Il volume, in libreria dal prossimo 11 maggio per Edizioni Francescane Italiane, sarà presentato in anteprima nazionale al Salone Internazionale del Libro di Torino, venerdì 15 maggio, ore 15.30 – Stand Uelci Media CEI, Padiglione OVAL (V101/U102).
All’incontro interverranno l’autore Sergio Meda, Mons. Domenico Sorrentino, vescovo di Assisi negli anni in cui è stato aperto il Museo della Memoria di Assisi e il giornalista Riccardo Barlaam, che modererà il dialogo. In diretta streaming il videomessaggio di Francesco Moser.
Semplicità, umiltà, lealtà, sincerità, onestà, fede profonda. Sono questi cardini su cui Gino Bartali fonda la sua carriera sportiva e la sua vita. Nel racconto, emergono l’eredità carmelitana di Bartali e la sua azione francescana. «Il bene si fa, ma non si dice»: fedele a questo motto, Bartali scelse di essere un’umile "staffetta umanitaria" tra Firenze e Assisi durante la Seconda guerra mondiale. Tra il 1943 e il 1944, nascose nel telaio della sua bicicletta i documenti falsi necessari a salvare circa ottocento ebrei dalla deportazione, trasformando le sue pedalate in una missione di salvezza.

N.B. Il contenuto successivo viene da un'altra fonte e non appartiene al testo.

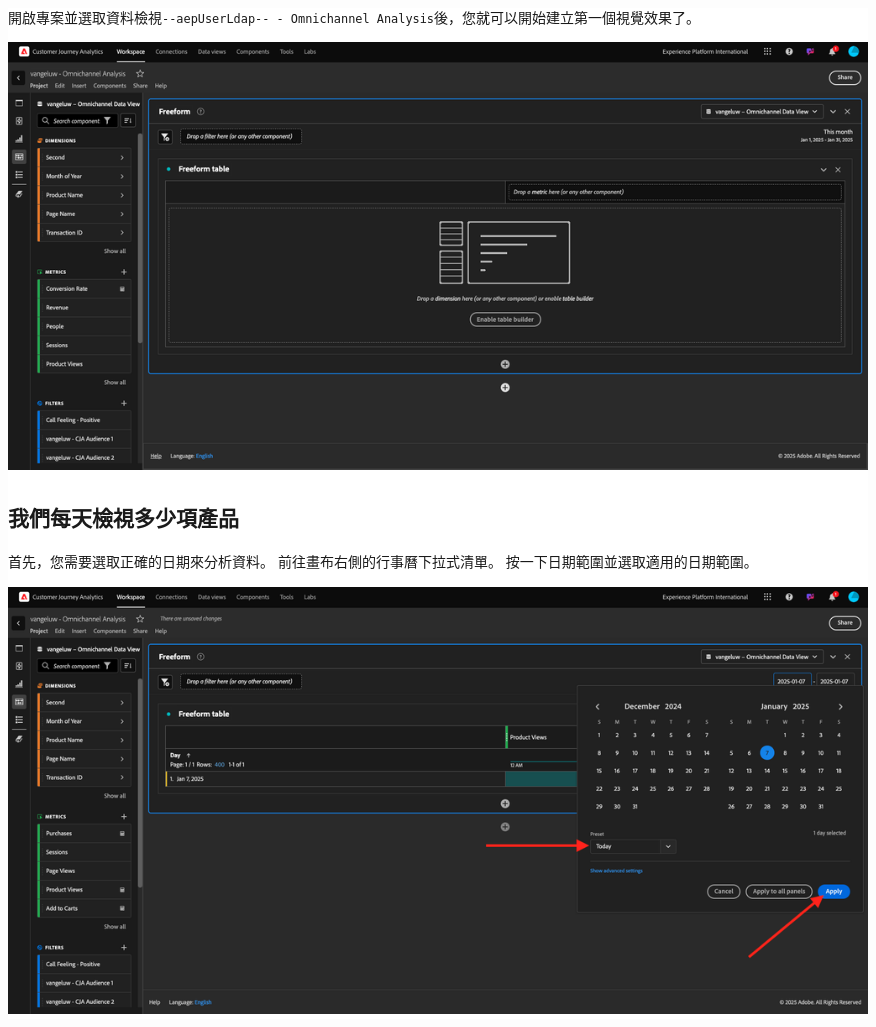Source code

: 開啟專案並選取資料檢視`--aepUserLdap-- - Omnichannel Analysis`後，您就可以開始建立第一個視覺效果了。

![示範](./images/prodataView1.png)

## 我們每天檢視多少項產品

首先，您需要選取正確的日期來分析資料。 前往畫布右側的行事曆下拉式清單。 按一下日期範圍並選取適用的日期範圍。

![示範](./images/pro1.png)
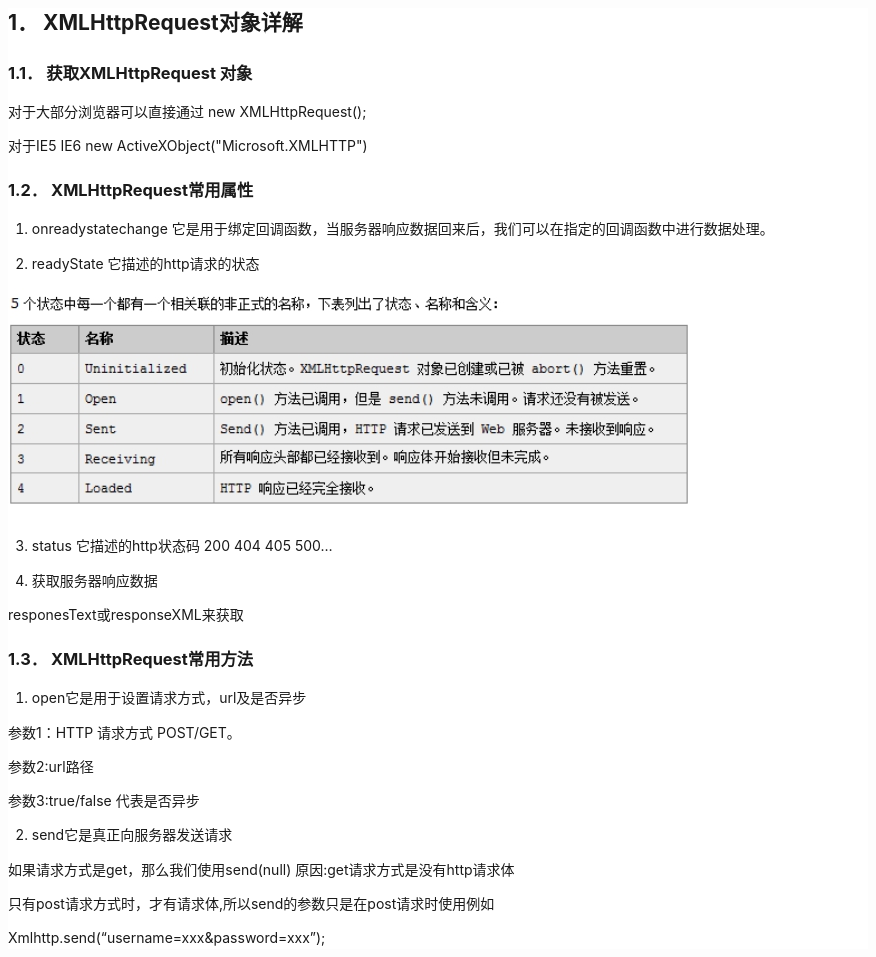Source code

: ## 1． XMLHttpRequest对象详解

### 1.1． 获取XMLHttpRequest 对象

对于大部分浏览器可以直接通过 new XMLHttpRequest();

对于IE5  IE6 new ActiveXObject("Microsoft.XMLHTTP")

 

### 1.2． XMLHttpRequest常用属性

1. onreadystatechange 它是用于绑定回调函数，当服务器响应数据回来后，我们可以在指定的回调函数中进行数据处理。

2. readyState 它描述的http请求的状态

![img](javaee-day21-jquery02/wps419.jpg) 

3. status 它描述的http状态码  200 404  405 500…

4. 获取服务器响应数据

responesText或responseXML来获取

 

### 1.3． XMLHttpRequest常用方法

1. open它是用于设置请求方式，url及是否异步

参数1：HTTP 请求方式  POST/GET。

参数2:url路径

参数3:true/false 代表是否异步

 

2. send它是真正向服务器发送请求

如果请求方式是get，那么我们使用send(null) 原因:get请求方式是没有http请求体

只有post请求方式时，才有请求体,所以send的参数只是在post请求时使用例如

Xmlhttp.send(“username=xxx&password=xxx”);

 
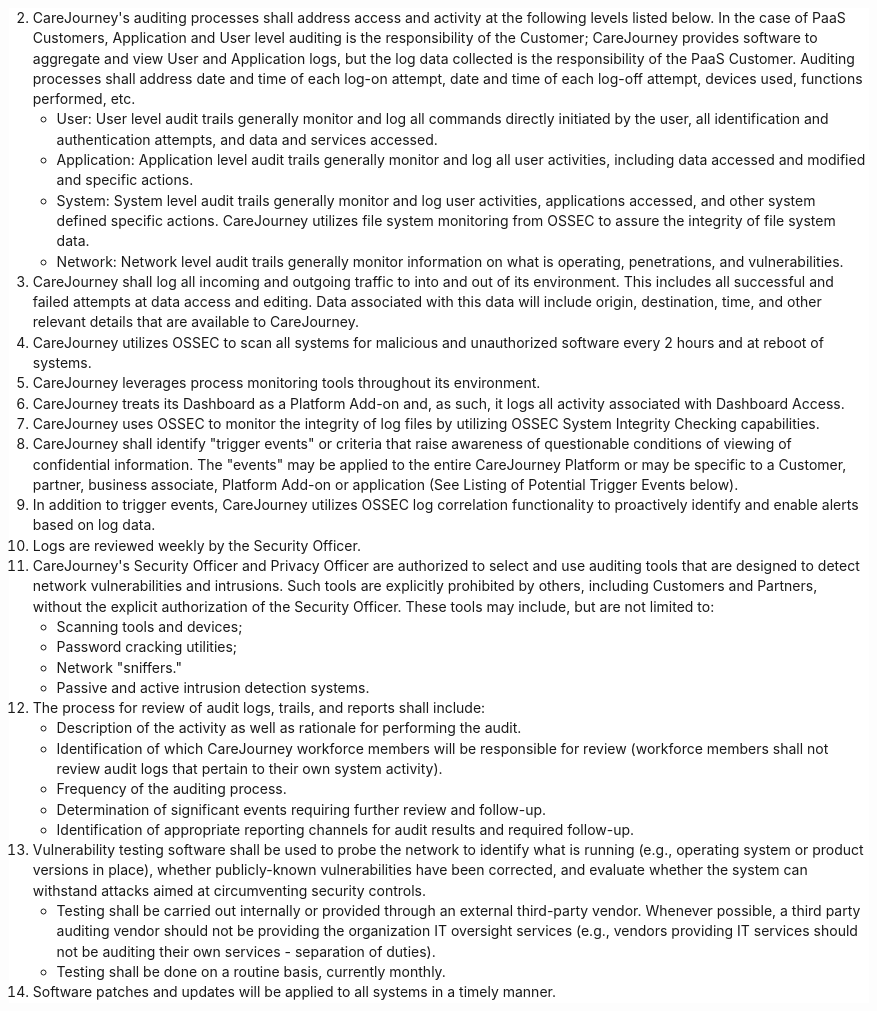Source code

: 2. CareJourney's auditing processes shall address access and activity at the following levels listed below. In the case of PaaS Customers, Application and User level auditing is the responsibility of the Customer; CareJourney provides software to aggregate and view User and Application logs, but the log data collected is the responsibility of the PaaS Customer. Auditing processes shall address date and time of each log-on attempt, date and time of each log-off attempt, devices used, functions performed, etc.
   * User: User level audit trails generally monitor and log all commands directly initiated by the user, all identification and authentication attempts, and data and services accessed.
   * Application: Application level audit trails generally monitor and log all user activities, including data accessed and modified and specific actions.
   * System: System level audit trails generally monitor and log user activities, applications accessed, and other system defined specific actions. CareJourney utilizes file system monitoring from OSSEC to assure the integrity of file system data.
   * Network: Network level audit trails generally monitor information on what is operating, penetrations, and vulnerabilities.
3. CareJourney shall log all incoming and outgoing traffic to into and out of its environment. This includes all successful and failed attempts at data access and editing. Data associated with this data will include origin, destination, time, and other relevant details that are available to CareJourney.
4. CareJourney utilizes OSSEC to scan all systems for malicious and unauthorized software every 2 hours and at reboot of systems.
5. CareJourney leverages process monitoring tools throughout its environment.
6. CareJourney treats its Dashboard as a Platform Add-on and, as such, it logs all activity associated with Dashboard Access.
7. CareJourney uses OSSEC to monitor the integrity of log files by utilizing OSSEC System Integrity Checking capabilities.
8. CareJourney shall identify "trigger events" or criteria that raise awareness of questionable conditions of viewing of confidential information. The "events" may be applied to the entire CareJourney Platform or may be specific to a Customer, partner, business associate, Platform Add-on or application (See Listing of Potential Trigger Events below).
9. In addition to trigger events, CareJourney utilizes OSSEC log correlation functionality to proactively identify and enable alerts based on log data.
10. Logs are reviewed weekly by the Security Officer.
11. CareJourney's Security Officer and Privacy Officer are authorized to select and use auditing tools that are designed to detect network vulnerabilities and intrusions. Such tools are explicitly prohibited by others, including Customers and Partners, without the explicit authorization of the Security Officer. These tools may include, but are not limited to:
    * Scanning tools and devices;
    * Password cracking utilities;
    * Network "sniffers."
    * Passive and active intrusion detection systems.
12. The process for review of audit logs, trails, and reports shall include:
    * Description of the activity as well as rationale for performing the audit.
    * Identification of which CareJourney workforce members will be responsible for review (workforce members shall not review audit logs that pertain to their own system activity).
    * Frequency of the auditing process.
    * Determination of significant events requiring further review and follow-up.
    * Identification of appropriate reporting channels for audit results and required follow-up.
13. Vulnerability testing software shall be used to probe the network to identify what is running (e.g., operating system or product versions in place), whether publicly-known vulnerabilities have been corrected, and evaluate whether the system can withstand attacks aimed at circumventing security controls.
    * Testing shall be carried out internally or provided through an external third-party vendor. Whenever possible, a third party auditing vendor should not be providing the organization IT oversight services (e.g., vendors providing IT services should not be auditing their own services - separation of duties).
    * Testing shall be done on a routine basis, currently monthly.
14. Software patches and updates will be applied to all systems in a timely manner.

A completare questo ritratto umano, firmato da Sergio Meda, la prefazione di Francesco Moser, che ricorda Bartali non come un mito distante, ma come un esempio vivo e presente: «Bartali era un monumento, ma anche un esempio di umiltà e dedizione. Non diceva mai ‘ai miei tempi’, preferiva incoraggiare i giovani alla tenacia e al rispetto».